## Exercise data:

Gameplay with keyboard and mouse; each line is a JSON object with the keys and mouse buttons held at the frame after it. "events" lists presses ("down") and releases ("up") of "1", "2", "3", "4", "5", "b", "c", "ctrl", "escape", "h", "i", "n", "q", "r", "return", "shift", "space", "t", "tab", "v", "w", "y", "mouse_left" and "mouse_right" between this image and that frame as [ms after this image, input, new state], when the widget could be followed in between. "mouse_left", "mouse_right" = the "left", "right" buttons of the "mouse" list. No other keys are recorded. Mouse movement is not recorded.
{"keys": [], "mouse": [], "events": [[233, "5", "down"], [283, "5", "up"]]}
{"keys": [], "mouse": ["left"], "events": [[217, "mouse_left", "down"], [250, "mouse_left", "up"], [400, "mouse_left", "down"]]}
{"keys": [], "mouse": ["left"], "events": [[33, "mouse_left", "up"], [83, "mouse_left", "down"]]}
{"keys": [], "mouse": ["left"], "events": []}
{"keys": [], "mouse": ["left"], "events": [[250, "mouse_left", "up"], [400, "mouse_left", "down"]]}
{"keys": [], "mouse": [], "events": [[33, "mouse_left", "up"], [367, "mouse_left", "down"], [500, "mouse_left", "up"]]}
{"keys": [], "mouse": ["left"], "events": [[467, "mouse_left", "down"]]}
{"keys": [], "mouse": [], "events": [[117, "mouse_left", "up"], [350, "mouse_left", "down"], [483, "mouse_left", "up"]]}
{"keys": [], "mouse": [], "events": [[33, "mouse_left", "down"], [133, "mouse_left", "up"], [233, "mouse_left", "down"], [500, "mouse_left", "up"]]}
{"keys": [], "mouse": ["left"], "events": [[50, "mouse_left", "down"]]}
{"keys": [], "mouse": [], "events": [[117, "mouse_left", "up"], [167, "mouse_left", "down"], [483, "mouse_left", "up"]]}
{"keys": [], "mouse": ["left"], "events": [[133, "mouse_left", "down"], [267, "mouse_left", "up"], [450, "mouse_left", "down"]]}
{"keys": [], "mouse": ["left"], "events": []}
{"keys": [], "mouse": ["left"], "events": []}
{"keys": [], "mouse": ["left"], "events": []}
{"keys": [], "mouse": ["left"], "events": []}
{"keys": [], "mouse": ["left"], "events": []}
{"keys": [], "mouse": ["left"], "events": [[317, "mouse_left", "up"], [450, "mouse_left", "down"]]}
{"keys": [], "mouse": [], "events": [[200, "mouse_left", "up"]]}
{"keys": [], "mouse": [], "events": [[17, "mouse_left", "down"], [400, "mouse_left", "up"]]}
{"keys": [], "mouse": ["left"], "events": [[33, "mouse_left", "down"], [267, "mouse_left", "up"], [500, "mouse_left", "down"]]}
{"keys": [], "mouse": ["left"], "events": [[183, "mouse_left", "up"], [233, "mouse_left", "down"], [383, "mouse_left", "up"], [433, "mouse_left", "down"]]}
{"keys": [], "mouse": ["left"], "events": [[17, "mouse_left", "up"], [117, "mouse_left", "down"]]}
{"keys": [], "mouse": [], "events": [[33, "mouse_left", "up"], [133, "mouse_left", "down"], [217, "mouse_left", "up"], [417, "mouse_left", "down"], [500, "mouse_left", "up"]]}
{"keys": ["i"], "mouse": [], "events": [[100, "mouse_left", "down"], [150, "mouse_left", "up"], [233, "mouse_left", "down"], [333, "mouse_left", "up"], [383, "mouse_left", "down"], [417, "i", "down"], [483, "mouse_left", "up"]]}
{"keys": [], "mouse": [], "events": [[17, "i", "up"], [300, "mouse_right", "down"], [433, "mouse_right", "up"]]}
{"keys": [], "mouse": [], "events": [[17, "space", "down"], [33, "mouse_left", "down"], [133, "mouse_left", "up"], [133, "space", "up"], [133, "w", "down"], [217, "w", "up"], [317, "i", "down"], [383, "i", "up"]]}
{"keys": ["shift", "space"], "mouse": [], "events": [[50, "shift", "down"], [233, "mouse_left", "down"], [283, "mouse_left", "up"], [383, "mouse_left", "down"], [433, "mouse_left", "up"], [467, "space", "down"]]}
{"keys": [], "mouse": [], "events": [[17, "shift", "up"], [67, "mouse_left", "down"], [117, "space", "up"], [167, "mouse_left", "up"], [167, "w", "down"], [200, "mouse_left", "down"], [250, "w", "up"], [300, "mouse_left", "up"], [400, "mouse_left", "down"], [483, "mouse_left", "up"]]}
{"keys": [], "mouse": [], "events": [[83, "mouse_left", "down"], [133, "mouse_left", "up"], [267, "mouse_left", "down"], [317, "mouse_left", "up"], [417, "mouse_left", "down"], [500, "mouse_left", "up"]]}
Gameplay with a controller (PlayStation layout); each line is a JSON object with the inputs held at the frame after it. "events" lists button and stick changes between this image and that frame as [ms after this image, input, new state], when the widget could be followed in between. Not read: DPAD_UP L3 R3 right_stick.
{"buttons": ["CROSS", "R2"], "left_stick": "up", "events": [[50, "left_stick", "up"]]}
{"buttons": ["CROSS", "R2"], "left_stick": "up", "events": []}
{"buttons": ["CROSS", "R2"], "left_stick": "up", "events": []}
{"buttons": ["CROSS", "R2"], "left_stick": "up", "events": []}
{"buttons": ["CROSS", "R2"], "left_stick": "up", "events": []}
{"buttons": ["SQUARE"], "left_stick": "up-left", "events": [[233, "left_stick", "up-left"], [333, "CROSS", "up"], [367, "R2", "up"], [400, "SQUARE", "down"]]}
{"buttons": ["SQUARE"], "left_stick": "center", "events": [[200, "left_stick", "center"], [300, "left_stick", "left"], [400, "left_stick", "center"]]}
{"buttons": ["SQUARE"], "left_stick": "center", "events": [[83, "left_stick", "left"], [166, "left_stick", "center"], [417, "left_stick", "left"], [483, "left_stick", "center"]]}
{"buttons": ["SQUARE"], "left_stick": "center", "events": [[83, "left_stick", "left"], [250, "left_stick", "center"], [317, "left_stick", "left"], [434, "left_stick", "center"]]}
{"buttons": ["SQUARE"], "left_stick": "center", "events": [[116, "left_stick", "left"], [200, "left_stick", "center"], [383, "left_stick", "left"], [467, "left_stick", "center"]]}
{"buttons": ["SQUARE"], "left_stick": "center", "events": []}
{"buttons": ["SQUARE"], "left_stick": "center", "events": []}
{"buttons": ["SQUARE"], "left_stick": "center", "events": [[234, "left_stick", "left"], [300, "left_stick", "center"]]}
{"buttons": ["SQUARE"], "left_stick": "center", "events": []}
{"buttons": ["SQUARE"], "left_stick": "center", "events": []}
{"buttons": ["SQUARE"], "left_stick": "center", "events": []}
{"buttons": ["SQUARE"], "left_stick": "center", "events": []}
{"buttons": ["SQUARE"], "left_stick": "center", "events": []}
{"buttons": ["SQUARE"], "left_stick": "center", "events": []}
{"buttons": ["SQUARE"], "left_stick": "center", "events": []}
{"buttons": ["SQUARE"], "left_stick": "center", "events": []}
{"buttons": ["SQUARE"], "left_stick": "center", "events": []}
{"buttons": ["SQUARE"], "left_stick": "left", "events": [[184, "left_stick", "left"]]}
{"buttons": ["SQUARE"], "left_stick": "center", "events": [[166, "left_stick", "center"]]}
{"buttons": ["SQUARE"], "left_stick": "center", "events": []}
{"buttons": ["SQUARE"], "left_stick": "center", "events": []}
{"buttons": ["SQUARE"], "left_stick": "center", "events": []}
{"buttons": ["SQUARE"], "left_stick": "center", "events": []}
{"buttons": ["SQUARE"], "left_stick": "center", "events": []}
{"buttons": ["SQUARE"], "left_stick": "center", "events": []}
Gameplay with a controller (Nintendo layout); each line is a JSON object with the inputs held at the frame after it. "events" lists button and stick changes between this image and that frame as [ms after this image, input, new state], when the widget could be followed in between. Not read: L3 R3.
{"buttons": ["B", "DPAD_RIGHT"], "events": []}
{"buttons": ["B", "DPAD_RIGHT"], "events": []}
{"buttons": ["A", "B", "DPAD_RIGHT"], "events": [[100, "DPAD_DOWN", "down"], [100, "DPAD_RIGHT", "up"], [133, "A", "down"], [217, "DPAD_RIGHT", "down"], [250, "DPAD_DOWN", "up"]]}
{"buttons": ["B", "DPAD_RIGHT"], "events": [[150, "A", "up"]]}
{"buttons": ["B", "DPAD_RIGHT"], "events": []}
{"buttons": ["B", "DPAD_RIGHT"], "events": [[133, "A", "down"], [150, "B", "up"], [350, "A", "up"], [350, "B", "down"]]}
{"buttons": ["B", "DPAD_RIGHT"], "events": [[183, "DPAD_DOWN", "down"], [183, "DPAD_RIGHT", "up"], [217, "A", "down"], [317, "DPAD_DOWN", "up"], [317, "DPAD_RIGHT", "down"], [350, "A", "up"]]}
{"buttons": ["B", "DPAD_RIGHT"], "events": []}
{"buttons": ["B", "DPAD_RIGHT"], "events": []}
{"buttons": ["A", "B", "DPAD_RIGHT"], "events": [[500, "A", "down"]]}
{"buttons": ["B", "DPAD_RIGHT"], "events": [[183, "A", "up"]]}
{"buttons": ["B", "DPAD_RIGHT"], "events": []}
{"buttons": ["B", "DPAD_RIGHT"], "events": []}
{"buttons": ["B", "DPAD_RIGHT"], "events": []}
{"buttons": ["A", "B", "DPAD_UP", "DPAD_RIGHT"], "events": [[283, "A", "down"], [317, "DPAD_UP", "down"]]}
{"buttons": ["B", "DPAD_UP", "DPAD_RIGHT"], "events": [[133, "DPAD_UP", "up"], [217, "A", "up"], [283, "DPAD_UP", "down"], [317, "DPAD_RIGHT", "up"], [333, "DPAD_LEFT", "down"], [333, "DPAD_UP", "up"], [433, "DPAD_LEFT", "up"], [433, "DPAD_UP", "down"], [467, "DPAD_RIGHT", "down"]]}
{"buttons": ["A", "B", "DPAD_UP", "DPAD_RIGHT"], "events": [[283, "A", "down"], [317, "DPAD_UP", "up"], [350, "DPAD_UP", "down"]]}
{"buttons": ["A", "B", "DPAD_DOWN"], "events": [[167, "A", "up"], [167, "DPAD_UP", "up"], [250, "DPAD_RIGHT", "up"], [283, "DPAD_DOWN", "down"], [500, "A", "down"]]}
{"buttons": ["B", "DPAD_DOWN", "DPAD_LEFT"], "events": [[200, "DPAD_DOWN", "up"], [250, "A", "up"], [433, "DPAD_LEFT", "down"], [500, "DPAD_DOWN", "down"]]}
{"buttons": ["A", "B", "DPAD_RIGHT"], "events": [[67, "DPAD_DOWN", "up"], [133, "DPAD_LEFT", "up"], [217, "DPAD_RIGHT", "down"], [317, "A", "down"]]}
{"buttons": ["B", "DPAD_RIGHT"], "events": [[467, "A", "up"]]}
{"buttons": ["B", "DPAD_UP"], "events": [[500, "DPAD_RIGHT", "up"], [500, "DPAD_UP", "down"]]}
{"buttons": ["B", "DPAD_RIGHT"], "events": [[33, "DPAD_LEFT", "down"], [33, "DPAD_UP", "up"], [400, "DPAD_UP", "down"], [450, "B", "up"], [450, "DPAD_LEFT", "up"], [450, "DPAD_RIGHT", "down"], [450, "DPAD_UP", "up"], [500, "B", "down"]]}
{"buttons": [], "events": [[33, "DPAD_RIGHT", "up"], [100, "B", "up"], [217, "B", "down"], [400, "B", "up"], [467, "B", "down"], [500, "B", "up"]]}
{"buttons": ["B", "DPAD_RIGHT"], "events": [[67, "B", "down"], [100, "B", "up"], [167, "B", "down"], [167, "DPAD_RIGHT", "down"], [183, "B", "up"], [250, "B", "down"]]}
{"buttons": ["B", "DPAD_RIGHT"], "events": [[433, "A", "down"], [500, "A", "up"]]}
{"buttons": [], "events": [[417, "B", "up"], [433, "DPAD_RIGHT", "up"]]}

## Exercise requirements:
Within the records, in how many lines does the string "controller" occur? Give the number and no other text.

## Solution to the exercise:
2